Larry Oetting, who runs the largest detasseling operation in the country here, detasseled as a child in Missouri. He began his business in 1978 after his two sons began trolling the fields as children.
"It is certainly a tradition out here, and for anyone who lives in a farming community," says Oetting. "Kids aren't getting in trouble. It's good honest work."
Fourteen-year-old Josh Sommer came to Seward from Republic, Mo., because he couldn't find a job back home. Last year, Josh earned $800 detasseling. He spent it on two rifles and camping and fishing gear.
Sommer says he enjoys the independence of working and living away from home - including buying his own groceries. But the 12 days of work so far this summer have been grueling.
"All the corn fields are the same," says Josh. "It's just one big blur. Every day I want to stop, but I don't."
Like most of his coworkers, Josh comes to the fields well prepared. His supplies include a cooler, two jugs of water, crackers, chips, Granola bars, Power Ade mix, a Swiss Army knife, needle and thread, and baby wipes for his hands. (Some detasslers wear gloves.)
Also in tow: a dog-eared copy of "How To Stay Alive In The Woods."
Despite the gear, few of Josh's colleagues have been able to endure the summer toil. A hardy core of only 13 detasselers remain from the original group of 25 that began walking the fields two weeks ago.
Crew chief Jeff Schoettlin, a senior at Seward's Concordia College and a Marine Corps reservist, says his remaining charges have a lot of spunk.
"There are two kinds of kids. The ones that walk through the mud, and the ones that walk around it," says Mr. Schoettlin. "The ones that walk around aren't here anymore."
Avoiding mud isn't easy. Even without rain, the dew off the corn soaks the soil. Detasselers' shoes are encased in a weave of grass and dirt after their first pass through the fields.
"You learn to walk Indian-style to keep your balance," says Schoettlin.
The group of 13 "rogue" through 15 to 20 rows of corn each - about eight miles of walking by the end of the day.
The corn is often taller than the pickers. It scratches at their necks and arms. Dense with vegetation, the fields dampen any fresh breeze.
At daybreak, however, the detasselers are surprisingly spirited. Most attack the fields, yanking the greenish tassel stems with a straight, upward jerk. Others bend it 90 degrees and break it with a horizontal pull.
A distinctive popping sound, veterans hint, reveals whether the tassel was cleanly taken.

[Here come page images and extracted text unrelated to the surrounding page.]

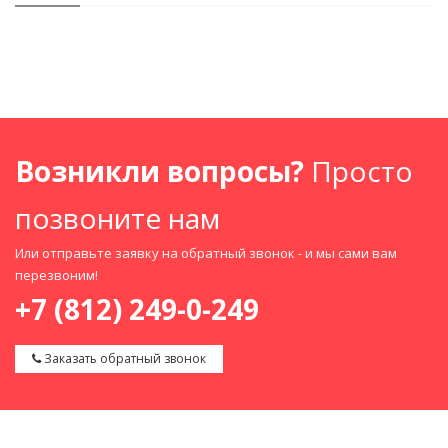
Возникли вопросы?
Просто
позвоните нам
Или отправьте заявку на обратный звонок - и мы сами вам
перезвоним!
+7 (812) 249-0-249
Заказать обратный звонок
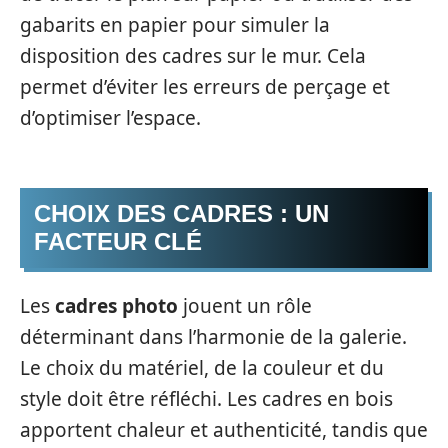
gabarits en papier pour simuler la
disposition des cadres sur le mur. Cela
permet d’éviter les erreurs de perçage et
d’optimiser l’espace.
CHOIX DES CADRES : UN
FACTEUR CLÉ
Les
cadres photo
jouent un rôle
déterminant dans l’harmonie de la galerie.
Le choix du matériel, de la couleur et du
style doit être réfléchi. Les cadres en bois
apportent chaleur et authenticité, tandis que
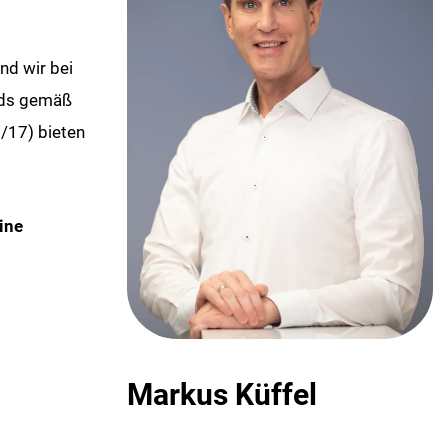
nd wir bei
ards gemäß
/17) bieten
ine
Markus Küffel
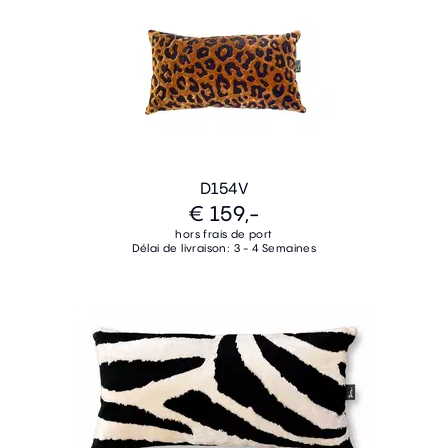
D154V
€ 159,-
hors frais de port
Délai de livraison: 3 - 4 Semaines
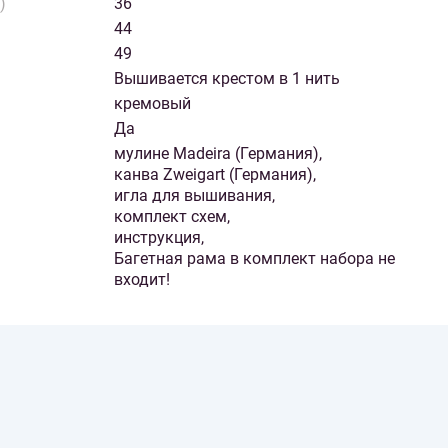
)
36
44
49
Вышивается крестом в 1 нить
кремовый
Да
мулине Madeira (Германия),
канва Zweigart (Германия),
игла для вышивания,
комплект схем,
инструкция,
Багетная рама в комплект набора не
входит!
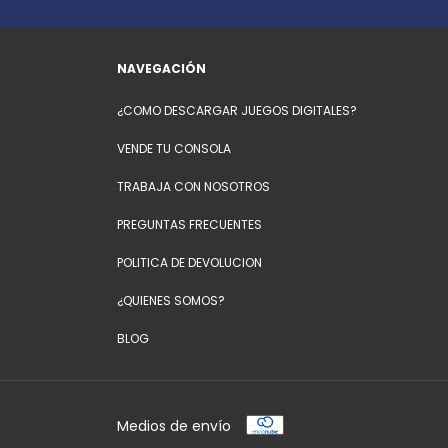
NAVEGACIÓN
¿COMO DESCARGAR JUEGOS DIGITALES?
VENDE TU CONSOLA
TRABAJA CON NOSOTROS
PREGUNTAS FRECUENTES
POLITICA DE DEVOLUCION
¿QUIENES SOMOS?
BLOG
Medios de envío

The teens take their work seriously. They have to. Company representatives check the fields over after crews pass through. If the teens fail to detassel 99.5 percent of the field's corn, they are sent back in.

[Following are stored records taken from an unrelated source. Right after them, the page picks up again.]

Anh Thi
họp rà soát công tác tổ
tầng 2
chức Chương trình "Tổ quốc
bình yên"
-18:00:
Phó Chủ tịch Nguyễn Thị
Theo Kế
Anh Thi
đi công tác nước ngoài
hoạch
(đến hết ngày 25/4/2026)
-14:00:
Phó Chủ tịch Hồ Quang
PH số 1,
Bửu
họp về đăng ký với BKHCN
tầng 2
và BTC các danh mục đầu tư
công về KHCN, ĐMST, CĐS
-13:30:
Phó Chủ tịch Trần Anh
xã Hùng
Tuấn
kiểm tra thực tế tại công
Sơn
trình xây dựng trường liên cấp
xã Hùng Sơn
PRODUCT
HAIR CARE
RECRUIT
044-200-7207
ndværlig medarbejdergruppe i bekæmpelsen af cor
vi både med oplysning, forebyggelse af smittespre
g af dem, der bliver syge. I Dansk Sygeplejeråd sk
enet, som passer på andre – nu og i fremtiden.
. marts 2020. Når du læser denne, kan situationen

"There is crew pride," says Schoettlin. "They all want to do more than the other groups."
Nebraska lawmakers' efforts to raise the detasseling age requirement from 12 to 13 failed this year, largely due to objections that detasseling often provided the best-paying work for kids who need it the most.

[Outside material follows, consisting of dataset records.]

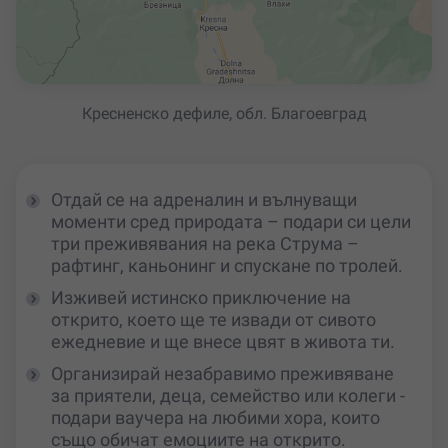
Кресненско дефиле, обл. Благоевград
Отдай се на адреналин и вълнуващи
моменти сред природата – подари си цели
три преживявания на река Струма –
рафтинг, каньонинг и спускане по тролей.
Изживей истинско приключение на
открито, което ще те извади от сивото
ежедневие и ще внесе цвят в живота ти.
Организирай незабравимо преживяване
за приятели, деца, семейство или колеги -
подари ваучера на любими хора, които
също обичат емоциите на открито.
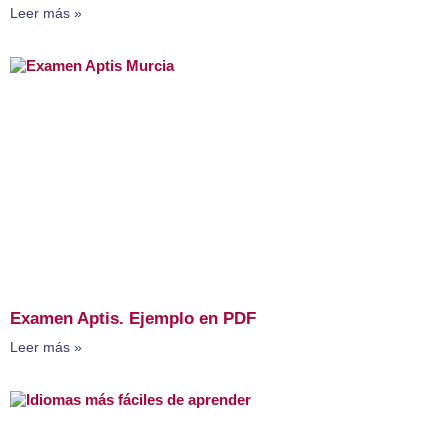
Leer más »
Examen Aptis. Ejemplo en PDF
Leer más »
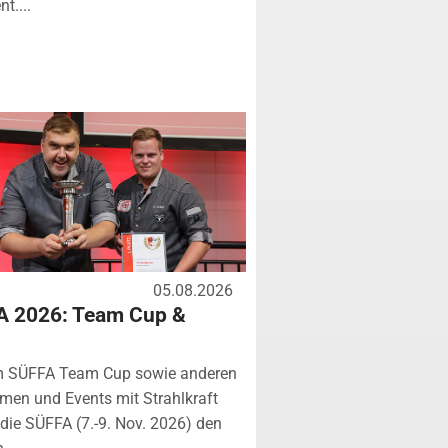
t....
05.08.2026
A 2026: Team Cup &
m SÜFFA Team Cup sowie anderen
rmen und Events mit Strahlkraft
ie SÜFFA (7.-9. Nov. 2026) den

Kerry Butzke, a 13-year-old detasseler from nearby Staplehurst, says she has skipped work days because she's had more exciting things to do, "Like going to the county parade," she says sarcastically.
Yet Kerry will probably return for her third year of detasseling, she says, because her pay grows each year. Most detasselers start off earning minimum wage - $5.15 an hour. Their salaries can more than double, based on their experience, and hefty bonuses often kick in at the end of the year.
The legal victory notwithstanding, detasseling may be a fading tradition. In the late 1960s, scientists breeded a genetic mutation of corn that automatically sterilized its own tassel.
Farmers stopped using it when the crop started growing a dangerous fungus. But new efforts to engineer sterilized corn have already yielded some positive results. Whether new technologies phase out the detasseling tradition will largely hinge on cost, experts say.
"It will come down to economics," says Richard Vierling, a professor of agronomy at Purdue University in South Bend, Ind.
"They'll have to ask: Is it cheaper to have a bunch of kids pulling tassels or is it cheaper to go through paying for the technology?"